Provided material.
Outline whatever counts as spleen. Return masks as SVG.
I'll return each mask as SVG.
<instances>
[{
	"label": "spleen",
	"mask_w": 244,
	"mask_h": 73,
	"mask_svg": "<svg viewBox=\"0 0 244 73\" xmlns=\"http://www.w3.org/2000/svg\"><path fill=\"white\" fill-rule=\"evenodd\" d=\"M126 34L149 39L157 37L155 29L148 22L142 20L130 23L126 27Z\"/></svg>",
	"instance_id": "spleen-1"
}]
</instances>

Exercise brief. Extract the entire listing above verbatim, reproducing every line without alteration.

Result of this task.
Outline whatever counts as spleen. Return masks as SVG.
I'll return each mask as SVG.
<instances>
[{
	"label": "spleen",
	"mask_w": 244,
	"mask_h": 73,
	"mask_svg": "<svg viewBox=\"0 0 244 73\" xmlns=\"http://www.w3.org/2000/svg\"><path fill=\"white\" fill-rule=\"evenodd\" d=\"M126 34L149 39L157 37L155 29L148 22L142 20L130 23L126 27Z\"/></svg>",
	"instance_id": "spleen-1"
}]
</instances>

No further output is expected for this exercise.